The Bank had predicted in January that the world would register GDP growth of 3.2 per cent this year but last week it revised that estimate down to 2.8 per cent.

In its biannual report, it said the revision had occurred after economic growth “got off to a bumpy start this year, buffeted by poor weather in the United States, financial market turbulence and the conflict in the Ukraine”.

The latest estimate on US growth from the US Bureau of Economic Analysis suggests its economy, the largest in the world, contracted by 1 per cent in the first three months of 2014, its first quarterly contraction since the first quarter of 2011.

If the World Bank’s prediction is correct it means six out of the past seven years will have seen global growth of less than 3 per cent, with the post-crisis bounce in 2010 an outlier.

However, the World Bank maintained its optimistic outlook for future growth, expecting the world economy to expand by 3.4 per cent in 2015 and 3.5 per cent in 2016.

And the revised growth of 2.8 per cent in 2014 will still be a larger expansion than the 2.4 per cent seen in 2013.

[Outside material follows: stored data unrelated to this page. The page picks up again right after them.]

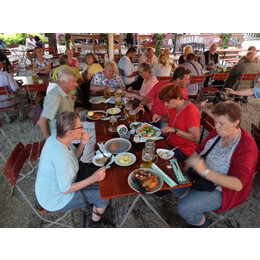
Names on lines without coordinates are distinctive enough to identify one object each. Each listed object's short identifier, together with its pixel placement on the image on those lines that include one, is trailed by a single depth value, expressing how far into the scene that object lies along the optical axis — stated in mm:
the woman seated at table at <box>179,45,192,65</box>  6602
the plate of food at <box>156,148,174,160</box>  2213
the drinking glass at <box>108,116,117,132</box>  2695
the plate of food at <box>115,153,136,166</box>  2127
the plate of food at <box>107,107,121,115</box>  3271
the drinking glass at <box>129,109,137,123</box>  2943
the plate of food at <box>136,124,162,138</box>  2607
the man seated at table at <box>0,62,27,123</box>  4645
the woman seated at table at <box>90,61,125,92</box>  4105
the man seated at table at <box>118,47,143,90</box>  5528
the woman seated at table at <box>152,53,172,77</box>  5438
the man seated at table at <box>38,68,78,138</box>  2750
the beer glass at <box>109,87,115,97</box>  3877
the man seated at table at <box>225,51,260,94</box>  5535
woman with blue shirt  1871
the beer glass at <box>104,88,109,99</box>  3846
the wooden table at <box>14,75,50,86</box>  4816
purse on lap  2090
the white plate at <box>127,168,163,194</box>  1823
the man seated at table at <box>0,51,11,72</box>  7671
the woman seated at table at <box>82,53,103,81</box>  5155
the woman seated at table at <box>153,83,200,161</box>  2600
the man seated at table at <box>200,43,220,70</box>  6840
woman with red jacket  1841
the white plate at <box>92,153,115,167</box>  2143
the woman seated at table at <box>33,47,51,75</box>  5923
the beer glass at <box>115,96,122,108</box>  3465
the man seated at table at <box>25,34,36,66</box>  10709
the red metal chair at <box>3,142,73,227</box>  2107
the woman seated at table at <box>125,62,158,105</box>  3840
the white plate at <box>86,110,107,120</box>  3242
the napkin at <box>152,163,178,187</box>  1896
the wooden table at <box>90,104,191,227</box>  1816
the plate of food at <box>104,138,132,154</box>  2349
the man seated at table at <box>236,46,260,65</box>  5738
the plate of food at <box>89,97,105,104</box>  3726
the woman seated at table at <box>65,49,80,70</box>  5701
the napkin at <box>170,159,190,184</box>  1934
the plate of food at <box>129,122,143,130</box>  2824
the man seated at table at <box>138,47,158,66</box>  6359
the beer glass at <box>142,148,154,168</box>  2012
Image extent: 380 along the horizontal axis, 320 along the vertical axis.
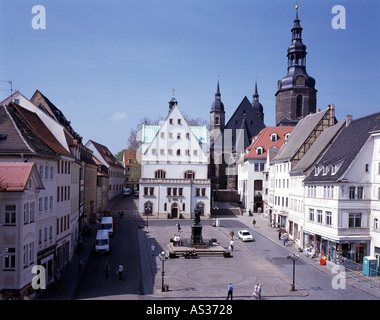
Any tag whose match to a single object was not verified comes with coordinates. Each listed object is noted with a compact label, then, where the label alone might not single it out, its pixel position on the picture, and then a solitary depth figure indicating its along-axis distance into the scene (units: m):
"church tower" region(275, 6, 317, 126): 89.81
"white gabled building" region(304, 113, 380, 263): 35.66
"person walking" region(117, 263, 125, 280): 30.36
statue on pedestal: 43.94
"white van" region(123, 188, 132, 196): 102.00
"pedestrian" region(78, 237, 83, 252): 41.50
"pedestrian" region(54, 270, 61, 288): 28.23
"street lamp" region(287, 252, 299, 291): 27.16
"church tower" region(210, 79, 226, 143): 111.06
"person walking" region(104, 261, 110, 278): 30.76
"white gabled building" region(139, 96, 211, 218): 67.25
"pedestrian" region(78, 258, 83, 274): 32.26
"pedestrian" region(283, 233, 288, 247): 45.53
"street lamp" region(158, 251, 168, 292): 29.05
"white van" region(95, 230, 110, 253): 39.22
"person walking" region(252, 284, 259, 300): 24.67
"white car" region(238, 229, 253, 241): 47.16
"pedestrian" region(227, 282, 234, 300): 23.80
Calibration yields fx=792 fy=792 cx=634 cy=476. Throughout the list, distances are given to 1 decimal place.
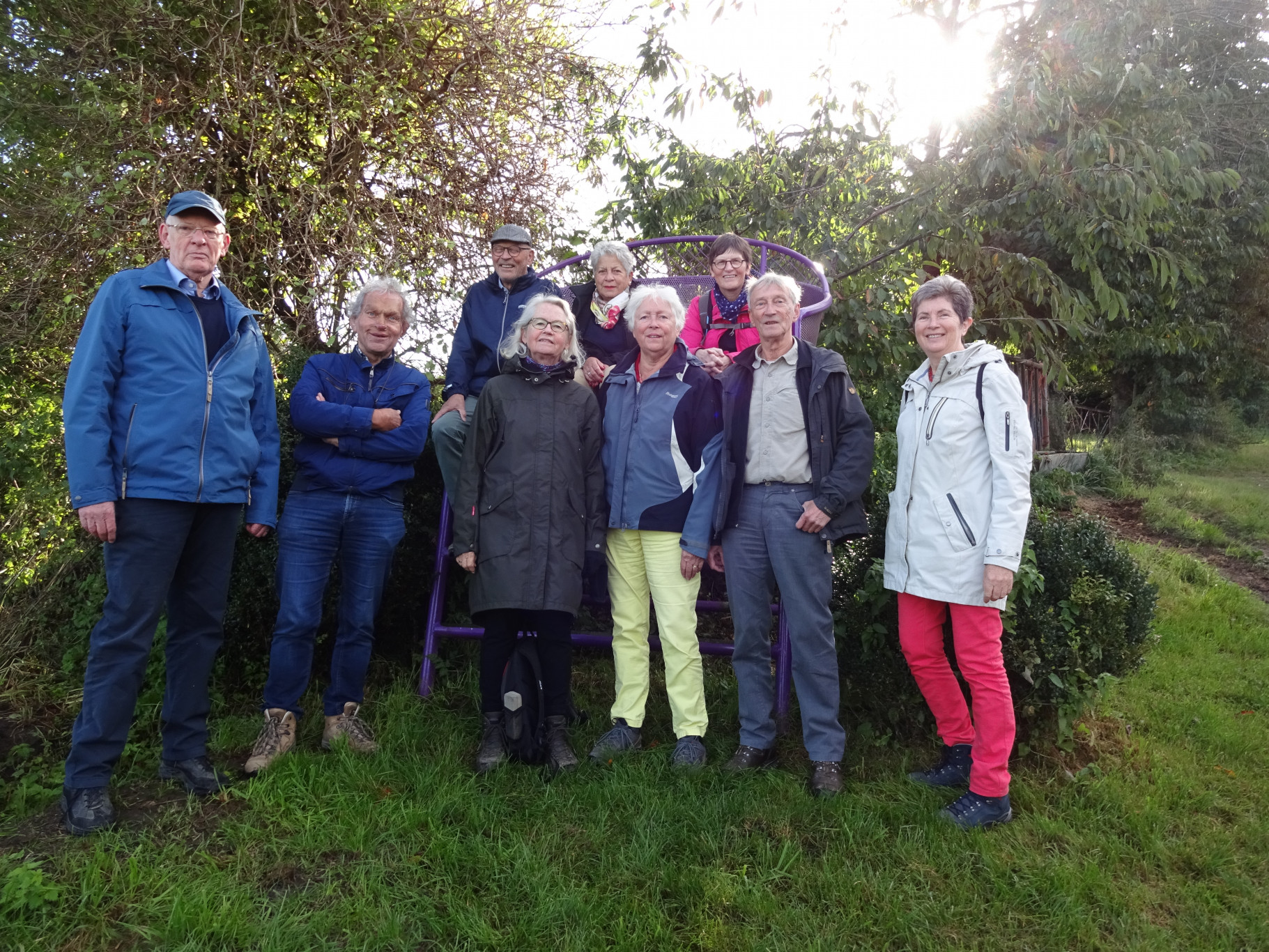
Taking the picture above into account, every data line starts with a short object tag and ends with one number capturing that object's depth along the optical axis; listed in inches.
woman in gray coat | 125.1
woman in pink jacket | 140.6
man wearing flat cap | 156.3
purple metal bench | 145.4
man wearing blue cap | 105.2
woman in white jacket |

The World Bank said the main driver behind the pick-up in growth this year would be the ‘high-income’ countries, such as the US, Japan and the UK.

The report said: “A reduced drag on growth from fiscal consolidation, improving labour market conditions and a steady release of pent-up demand in these countries are projected to overcome first-quarter softness.”

The World Bank said the data coming from the US since the first quarter indicated that the economy would rebound strongly in the second quarter after the weather-impacted blip at the start of the year.

It predicted the US would still manage to grow by 2.1 per cent in 2014, in spite of the contraction.

Growth in developing countries is expected to remain significantly higher than high-income nations, but the rate of growth is predicted to remain flat, coming in at 4.8 per cent for the third year in a row.

The World Bank said the near-term risks to economic growth in both the high-income and developing countries have significantly reduced.

But it pointed to several medium-term risks in high-income countries, including “fiscal sustainability challenges, an orderly exit from unconventional monetary policy, deflation risks and the need for structural reforms to boost productivity growth”.

The World Bank also emphasised the need for developing economies to take advantage of the current “easy global financial conditions” to put their domestic economies in order before fiscal tightening in the high-income countries puts pressure on developing countries as well.

The report stressed the necessity for many developing economies to tighten policy because “fiscal balances have deteriorated substantially since 2007 and, despite solid growth, debt levels have increased by 10 or more per cent in more than half of developing countries”.